[[ Data section open ]]

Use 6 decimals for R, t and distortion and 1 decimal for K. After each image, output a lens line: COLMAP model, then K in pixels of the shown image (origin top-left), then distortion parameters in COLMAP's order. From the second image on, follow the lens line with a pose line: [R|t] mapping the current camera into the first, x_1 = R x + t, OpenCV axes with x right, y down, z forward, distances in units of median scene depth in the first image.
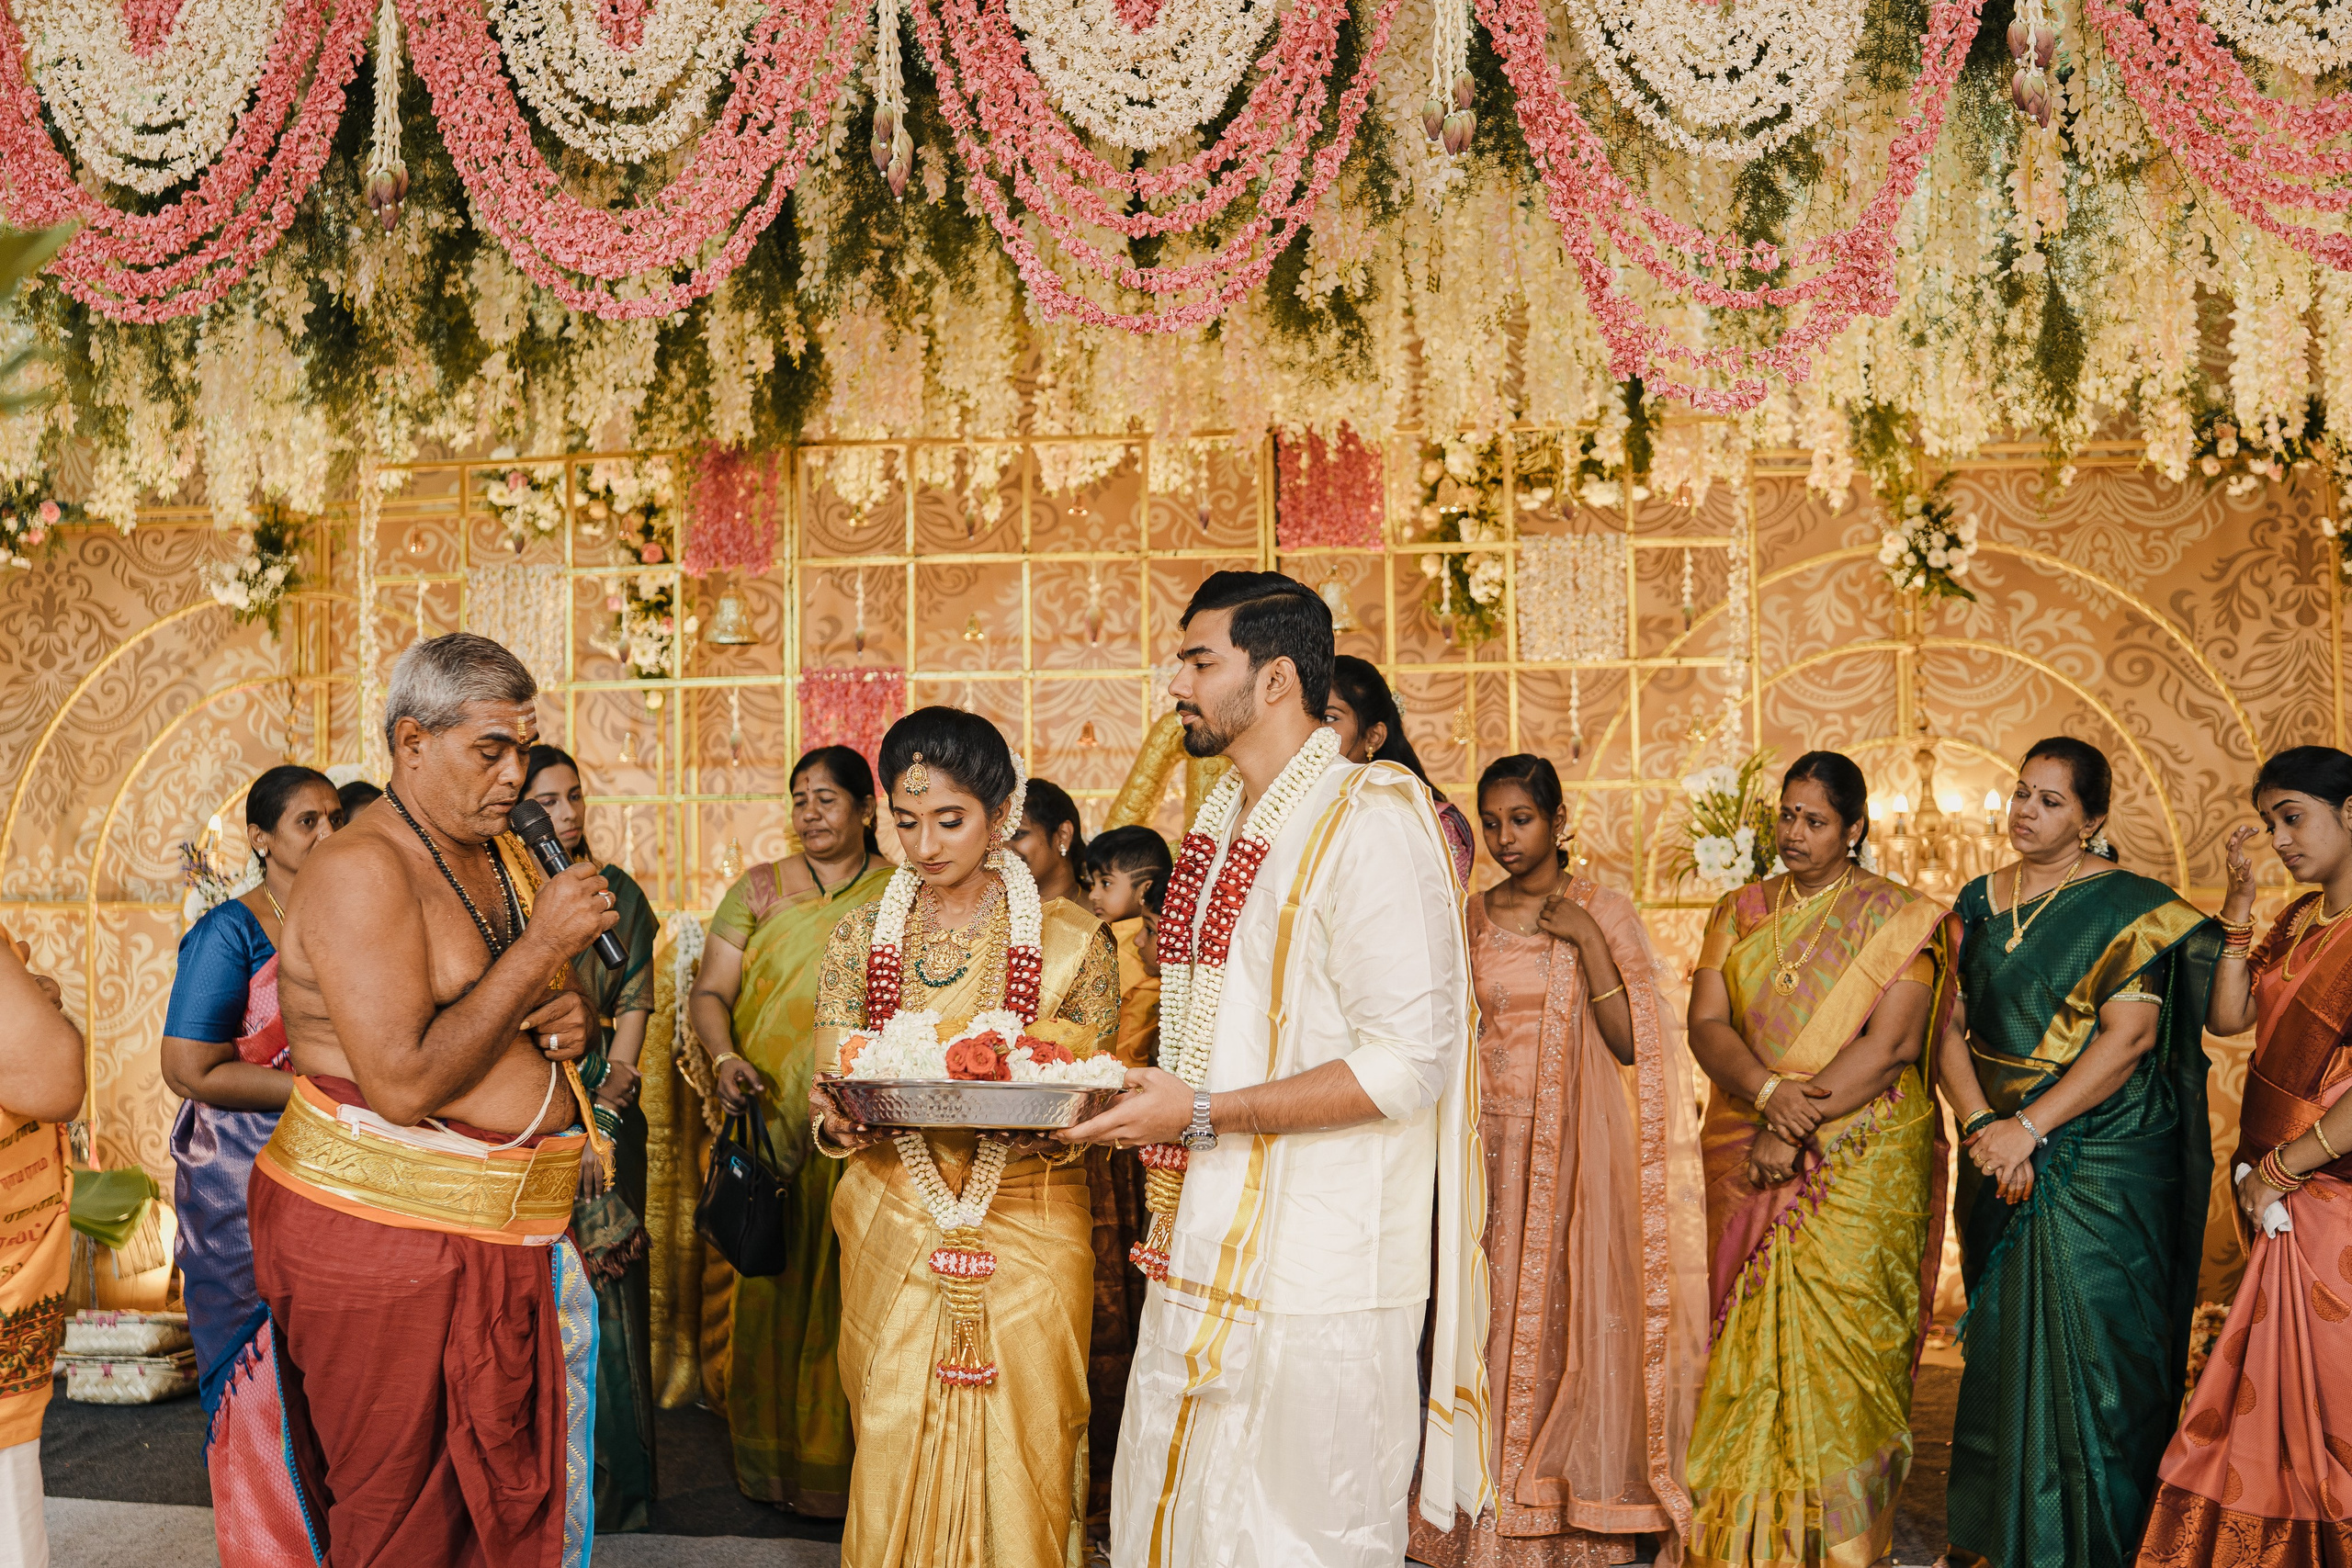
lens RADIAL K [[2297.8, 0, 1149.8], [0, 2297.8, 773.4], [0, 0, 1]] dist [-0.111429, 0.000000]
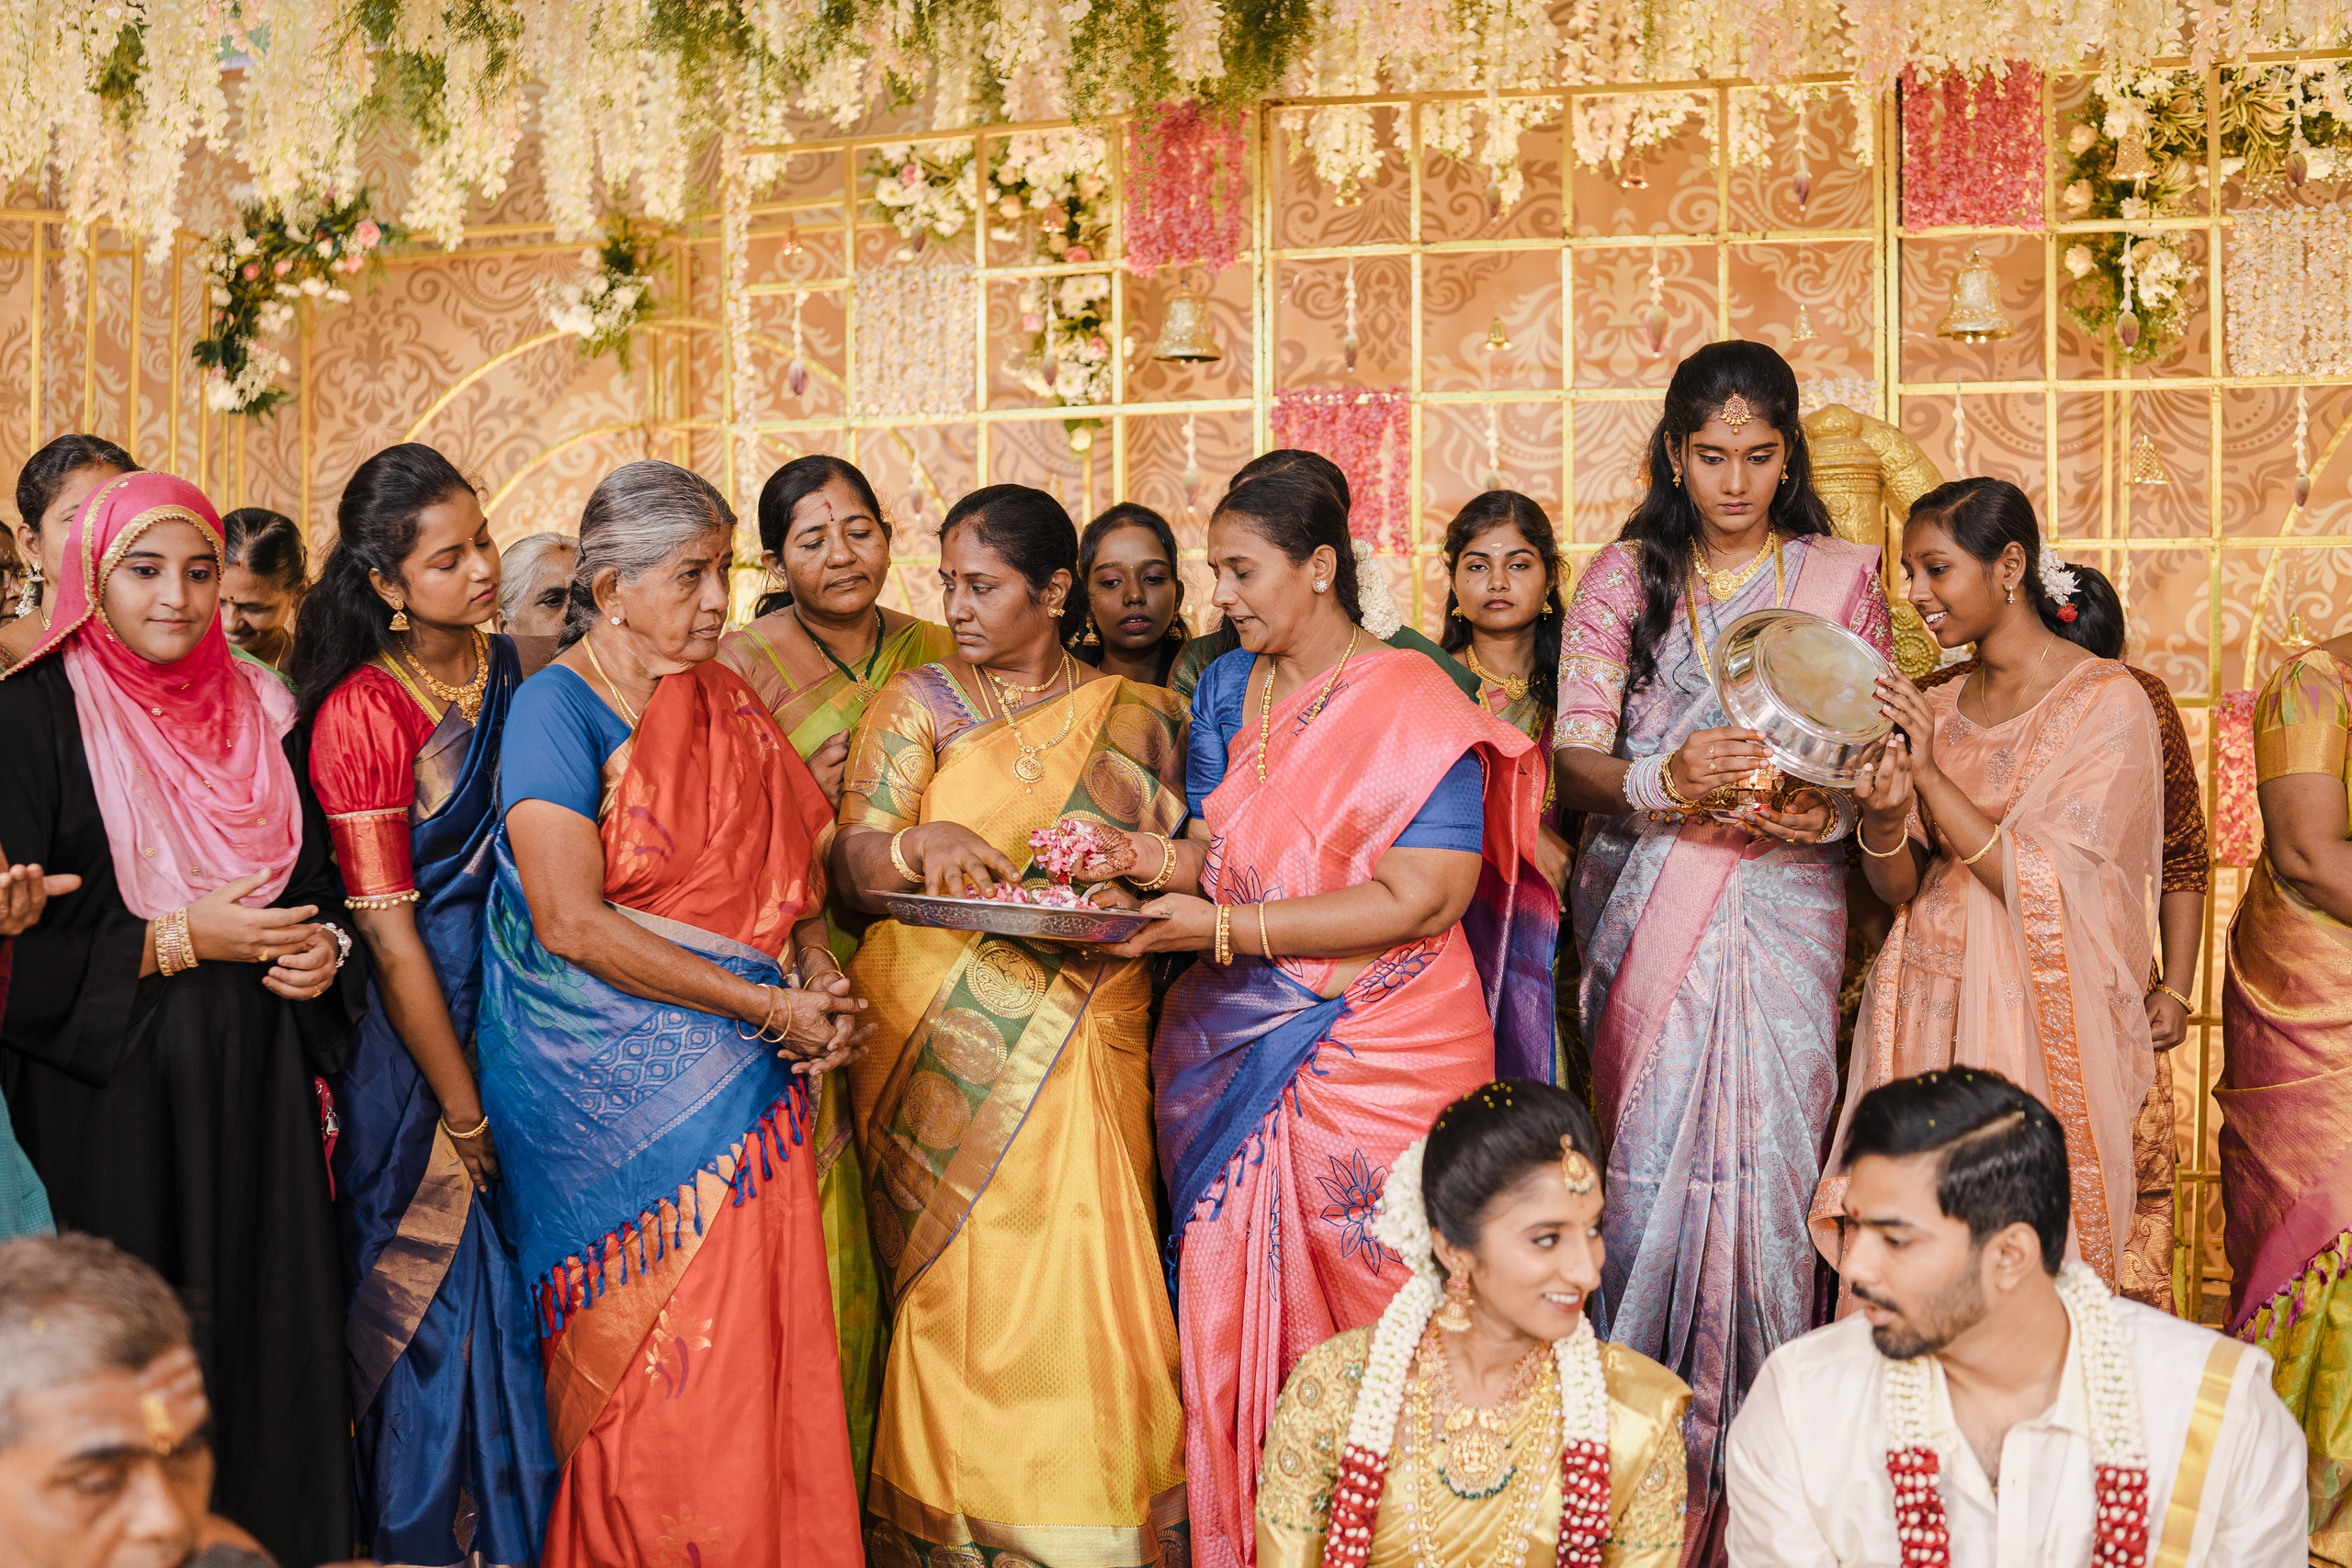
lens RADIAL K [[2297.8, 0, 1170.7], [0, 2297.8, 809.0], [0, 0, 1]] dist [-0.111429, 0.000000]
pose [[0.989083, 0.016783, -0.146397, -0.068658], [-0.003430, 0.995846, 0.090992, 0.025694], [0.147316, -0.089496, 0.985032, 0.205510]]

[[ Data section closed ]]

• **Try it**: Extract every line of the listing above verbatim, leaving out the pictures.

• **Exercise solution**:
Use 6 decimals for R, t and distortion and 1 decimal for K. After each image, output a lens line: COLMAP model, then K in pixels of the shown image (origin top-left), then distortion parameters in COLMAP's order. From the second image on, follow the lens line with a pose line: [R|t] mapping the current camera into the first, x_1 = R x + t, OpenCV axes with x right, y down, z forward, distances in units of median scene depth in the first image.
lens RADIAL K [[2297.8, 0, 1149.8], [0, 2297.8, 773.4], [0, 0, 1]] dist [-0.111429, 0.000000]
lens RADIAL K [[2297.8, 0, 1170.7], [0, 2297.8, 809.0], [0, 0, 1]] dist [-0.111429, 0.000000]
pose [[0.989083, 0.016783, -0.146397, -0.068658], [-0.003430, 0.995846, 0.090992, 0.025694], [0.147316, -0.089496, 0.985032, 0.205510]]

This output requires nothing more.